Page:Ringuet - Le Poids du jour, 1949.djvu/29

Le texte de cette page a été corrigé et est conforme au fac-similé.
25
HÉLÈNE ET MICHEL

À ce point, Michel entendit un appel. Il venait d’en face et la voix en passant par-dessus le fossé de la rivière se faisait étrangement ailée. À mi-côte, dans la nappe verte des broussailles, dans un coin où il y avait une talle de framboisiers sauvages, une ocelle bleue couronnée de roux en quoi il reconnut Marie-Claire Froment. Une main en porte-voix, l’autre sur les yeux pour se garer du soleil, elle lui lançait un appel amical.

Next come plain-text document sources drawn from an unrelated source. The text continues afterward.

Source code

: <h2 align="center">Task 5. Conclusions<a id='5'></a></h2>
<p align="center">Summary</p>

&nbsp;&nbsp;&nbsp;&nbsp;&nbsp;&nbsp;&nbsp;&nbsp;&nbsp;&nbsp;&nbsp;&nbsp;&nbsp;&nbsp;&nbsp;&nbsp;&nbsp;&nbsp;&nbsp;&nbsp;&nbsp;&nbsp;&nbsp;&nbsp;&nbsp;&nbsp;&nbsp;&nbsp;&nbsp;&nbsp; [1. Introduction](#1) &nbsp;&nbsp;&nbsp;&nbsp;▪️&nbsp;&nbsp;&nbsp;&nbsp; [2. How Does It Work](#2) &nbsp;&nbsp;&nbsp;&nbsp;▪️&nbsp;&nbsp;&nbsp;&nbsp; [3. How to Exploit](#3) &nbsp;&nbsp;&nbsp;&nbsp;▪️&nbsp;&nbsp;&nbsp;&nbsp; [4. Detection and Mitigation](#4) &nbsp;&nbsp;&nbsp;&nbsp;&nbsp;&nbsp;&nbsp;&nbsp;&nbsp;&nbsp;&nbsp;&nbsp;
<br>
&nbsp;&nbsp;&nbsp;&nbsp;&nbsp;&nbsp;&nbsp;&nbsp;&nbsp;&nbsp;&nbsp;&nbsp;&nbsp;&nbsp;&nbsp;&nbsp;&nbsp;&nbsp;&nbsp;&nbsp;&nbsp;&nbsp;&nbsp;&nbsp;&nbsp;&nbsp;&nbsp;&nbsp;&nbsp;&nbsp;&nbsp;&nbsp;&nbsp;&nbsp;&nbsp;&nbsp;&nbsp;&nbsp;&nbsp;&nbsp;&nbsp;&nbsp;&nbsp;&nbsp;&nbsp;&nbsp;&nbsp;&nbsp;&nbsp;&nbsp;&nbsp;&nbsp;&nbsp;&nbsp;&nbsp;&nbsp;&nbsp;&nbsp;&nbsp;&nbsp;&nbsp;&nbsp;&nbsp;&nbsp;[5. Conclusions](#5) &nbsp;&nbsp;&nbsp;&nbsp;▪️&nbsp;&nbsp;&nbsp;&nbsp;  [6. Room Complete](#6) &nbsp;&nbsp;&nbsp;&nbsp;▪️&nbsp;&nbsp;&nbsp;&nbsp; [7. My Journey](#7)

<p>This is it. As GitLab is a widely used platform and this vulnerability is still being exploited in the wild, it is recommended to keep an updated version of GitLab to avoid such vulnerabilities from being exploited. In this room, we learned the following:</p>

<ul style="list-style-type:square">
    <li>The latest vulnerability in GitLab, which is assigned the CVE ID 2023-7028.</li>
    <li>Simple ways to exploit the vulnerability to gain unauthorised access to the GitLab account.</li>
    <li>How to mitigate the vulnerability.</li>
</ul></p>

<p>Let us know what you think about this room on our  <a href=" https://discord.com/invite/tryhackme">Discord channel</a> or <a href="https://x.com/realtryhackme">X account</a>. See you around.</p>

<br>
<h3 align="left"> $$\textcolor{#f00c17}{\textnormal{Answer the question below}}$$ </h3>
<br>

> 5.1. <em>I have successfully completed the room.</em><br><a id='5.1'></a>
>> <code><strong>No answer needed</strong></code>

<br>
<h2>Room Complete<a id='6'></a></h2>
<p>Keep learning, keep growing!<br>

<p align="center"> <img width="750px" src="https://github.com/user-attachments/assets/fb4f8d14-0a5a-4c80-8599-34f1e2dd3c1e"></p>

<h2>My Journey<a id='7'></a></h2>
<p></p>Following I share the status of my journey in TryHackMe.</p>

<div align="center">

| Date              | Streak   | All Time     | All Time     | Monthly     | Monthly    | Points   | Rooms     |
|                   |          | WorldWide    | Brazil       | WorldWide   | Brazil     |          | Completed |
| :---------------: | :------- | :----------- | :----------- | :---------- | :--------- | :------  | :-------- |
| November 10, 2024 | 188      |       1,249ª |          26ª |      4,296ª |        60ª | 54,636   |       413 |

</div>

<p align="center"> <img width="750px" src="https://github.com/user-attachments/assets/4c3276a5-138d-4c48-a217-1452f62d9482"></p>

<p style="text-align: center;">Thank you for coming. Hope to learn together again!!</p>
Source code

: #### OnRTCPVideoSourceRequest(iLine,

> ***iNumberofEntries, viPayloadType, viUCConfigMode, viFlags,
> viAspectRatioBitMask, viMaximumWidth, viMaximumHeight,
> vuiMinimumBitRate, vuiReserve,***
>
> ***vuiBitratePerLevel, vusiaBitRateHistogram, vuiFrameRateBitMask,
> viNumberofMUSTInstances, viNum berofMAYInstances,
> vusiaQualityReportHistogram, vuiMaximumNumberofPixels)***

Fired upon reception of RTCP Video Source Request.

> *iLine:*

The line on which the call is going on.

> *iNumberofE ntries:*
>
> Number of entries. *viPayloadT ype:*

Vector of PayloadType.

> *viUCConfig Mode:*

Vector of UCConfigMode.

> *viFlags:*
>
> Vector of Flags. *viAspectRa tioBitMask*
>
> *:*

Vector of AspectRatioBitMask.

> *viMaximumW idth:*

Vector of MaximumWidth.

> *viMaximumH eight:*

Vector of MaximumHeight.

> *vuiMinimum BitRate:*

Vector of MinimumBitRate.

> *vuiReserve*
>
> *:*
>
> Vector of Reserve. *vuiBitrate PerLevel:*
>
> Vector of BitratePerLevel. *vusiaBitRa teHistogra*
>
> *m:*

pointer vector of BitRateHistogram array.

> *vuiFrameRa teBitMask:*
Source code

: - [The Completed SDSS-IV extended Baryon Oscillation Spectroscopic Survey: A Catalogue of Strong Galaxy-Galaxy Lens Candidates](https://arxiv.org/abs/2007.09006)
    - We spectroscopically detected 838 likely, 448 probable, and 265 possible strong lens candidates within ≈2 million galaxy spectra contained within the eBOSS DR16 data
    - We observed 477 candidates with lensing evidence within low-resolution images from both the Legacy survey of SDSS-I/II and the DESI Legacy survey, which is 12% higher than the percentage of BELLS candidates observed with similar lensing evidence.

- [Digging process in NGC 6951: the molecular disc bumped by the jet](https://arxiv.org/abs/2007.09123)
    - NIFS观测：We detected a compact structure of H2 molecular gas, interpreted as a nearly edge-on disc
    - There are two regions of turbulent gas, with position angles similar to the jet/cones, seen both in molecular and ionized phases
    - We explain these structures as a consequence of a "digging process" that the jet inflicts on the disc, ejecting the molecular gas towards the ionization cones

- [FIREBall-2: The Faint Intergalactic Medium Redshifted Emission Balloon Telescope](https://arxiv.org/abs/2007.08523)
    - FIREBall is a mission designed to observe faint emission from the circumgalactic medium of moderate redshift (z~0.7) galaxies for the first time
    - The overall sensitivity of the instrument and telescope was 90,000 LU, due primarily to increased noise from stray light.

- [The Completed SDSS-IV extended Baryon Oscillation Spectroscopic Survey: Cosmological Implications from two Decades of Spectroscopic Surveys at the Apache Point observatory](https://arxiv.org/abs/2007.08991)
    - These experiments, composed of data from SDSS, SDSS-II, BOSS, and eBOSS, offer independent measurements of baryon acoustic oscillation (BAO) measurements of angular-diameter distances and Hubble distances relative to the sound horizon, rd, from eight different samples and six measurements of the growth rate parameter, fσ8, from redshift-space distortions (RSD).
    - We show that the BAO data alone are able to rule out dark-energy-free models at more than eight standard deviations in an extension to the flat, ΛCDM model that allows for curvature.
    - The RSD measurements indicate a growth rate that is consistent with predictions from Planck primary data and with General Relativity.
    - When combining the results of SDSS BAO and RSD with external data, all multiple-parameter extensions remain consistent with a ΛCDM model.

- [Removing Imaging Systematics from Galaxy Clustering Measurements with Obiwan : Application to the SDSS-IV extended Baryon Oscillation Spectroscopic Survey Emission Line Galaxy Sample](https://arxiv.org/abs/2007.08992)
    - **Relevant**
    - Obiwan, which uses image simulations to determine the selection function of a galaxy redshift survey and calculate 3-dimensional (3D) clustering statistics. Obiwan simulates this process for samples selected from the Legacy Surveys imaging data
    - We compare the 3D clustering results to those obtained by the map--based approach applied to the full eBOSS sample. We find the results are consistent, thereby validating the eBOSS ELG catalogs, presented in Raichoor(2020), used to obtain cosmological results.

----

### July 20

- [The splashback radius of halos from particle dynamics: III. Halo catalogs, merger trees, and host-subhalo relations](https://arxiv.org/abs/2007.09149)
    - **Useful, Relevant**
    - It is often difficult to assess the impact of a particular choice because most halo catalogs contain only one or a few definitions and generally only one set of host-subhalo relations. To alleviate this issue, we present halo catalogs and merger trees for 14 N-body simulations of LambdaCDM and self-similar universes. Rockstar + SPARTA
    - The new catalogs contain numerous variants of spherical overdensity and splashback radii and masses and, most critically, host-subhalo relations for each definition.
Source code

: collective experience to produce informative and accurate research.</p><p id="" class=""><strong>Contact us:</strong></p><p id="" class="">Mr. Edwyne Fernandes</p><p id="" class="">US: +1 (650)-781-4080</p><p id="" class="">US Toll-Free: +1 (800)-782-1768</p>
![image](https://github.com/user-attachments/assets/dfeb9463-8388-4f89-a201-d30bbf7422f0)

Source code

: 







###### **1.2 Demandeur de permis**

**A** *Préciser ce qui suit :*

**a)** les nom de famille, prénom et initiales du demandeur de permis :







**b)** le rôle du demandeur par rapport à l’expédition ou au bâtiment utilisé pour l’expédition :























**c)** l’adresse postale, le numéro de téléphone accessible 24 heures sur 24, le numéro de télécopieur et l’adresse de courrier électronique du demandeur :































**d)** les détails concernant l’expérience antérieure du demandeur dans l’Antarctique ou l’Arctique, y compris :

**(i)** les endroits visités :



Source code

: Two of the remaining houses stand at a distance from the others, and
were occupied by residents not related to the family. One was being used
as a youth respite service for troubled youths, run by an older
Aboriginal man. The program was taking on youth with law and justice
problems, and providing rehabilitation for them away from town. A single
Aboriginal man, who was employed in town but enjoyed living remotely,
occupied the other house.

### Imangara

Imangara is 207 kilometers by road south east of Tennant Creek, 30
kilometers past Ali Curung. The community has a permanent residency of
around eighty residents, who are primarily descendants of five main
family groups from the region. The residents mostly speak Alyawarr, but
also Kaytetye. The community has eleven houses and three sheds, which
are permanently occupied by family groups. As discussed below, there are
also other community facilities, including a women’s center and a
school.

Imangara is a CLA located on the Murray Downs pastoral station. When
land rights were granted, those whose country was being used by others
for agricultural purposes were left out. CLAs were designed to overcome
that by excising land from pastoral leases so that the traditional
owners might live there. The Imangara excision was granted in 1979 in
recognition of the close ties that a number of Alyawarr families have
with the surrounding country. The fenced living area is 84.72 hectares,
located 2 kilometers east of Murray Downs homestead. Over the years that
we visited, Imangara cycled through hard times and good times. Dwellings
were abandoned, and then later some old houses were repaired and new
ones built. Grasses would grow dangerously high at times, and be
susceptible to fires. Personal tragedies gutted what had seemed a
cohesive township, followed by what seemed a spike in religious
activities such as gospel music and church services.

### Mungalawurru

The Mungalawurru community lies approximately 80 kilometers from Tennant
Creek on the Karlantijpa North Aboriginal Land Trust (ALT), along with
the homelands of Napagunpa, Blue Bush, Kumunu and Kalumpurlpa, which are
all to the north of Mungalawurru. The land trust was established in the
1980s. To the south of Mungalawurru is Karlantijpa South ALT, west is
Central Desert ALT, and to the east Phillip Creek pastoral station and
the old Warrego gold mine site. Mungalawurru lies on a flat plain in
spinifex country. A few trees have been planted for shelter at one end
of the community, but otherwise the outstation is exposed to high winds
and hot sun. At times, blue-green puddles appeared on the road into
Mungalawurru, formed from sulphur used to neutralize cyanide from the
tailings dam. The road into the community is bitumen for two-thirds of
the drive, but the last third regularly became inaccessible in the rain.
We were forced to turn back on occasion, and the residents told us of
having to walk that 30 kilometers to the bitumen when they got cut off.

S’il se fût levé en agitant la main, elle lui eût répondu par des gestes enthousiastes ; ils se fussent ainsi télégraphié par-dessus l’abîme de la rivière, comme ils le faisaient chaque jour. Michel eût pu emprunter aussi le bachot du voisin et passer sur l’autre rive ; ou encore marcher jusqu’à la passerelle qui par delà le passage à niveau chevauchait la rivière en se balançant de façon si plaisante sur ses câbles rouillés. Mais ce jour-là Michel ne se sentait point amical ; et la tendresse enfantine de Marie-Claire lui était infiniment plus distante que la rive opposée. Il se laissa doucement couler sur le dos, pour disparaître dans l’herbe haute dont la senteur un peu âcre lui devint sensible quand il l’eut écrasée du poids de son corps. Les yeux levés, il regarda pensivement l’azur qui filtrait à travers les branches noueuses et biscornues du cerisier sauvage. Il sentit une écume amère s’accumuler en lui. Une dureté qu’il ne se connaissait point lui donna soudain l’impression d’avoir subitement vieilli.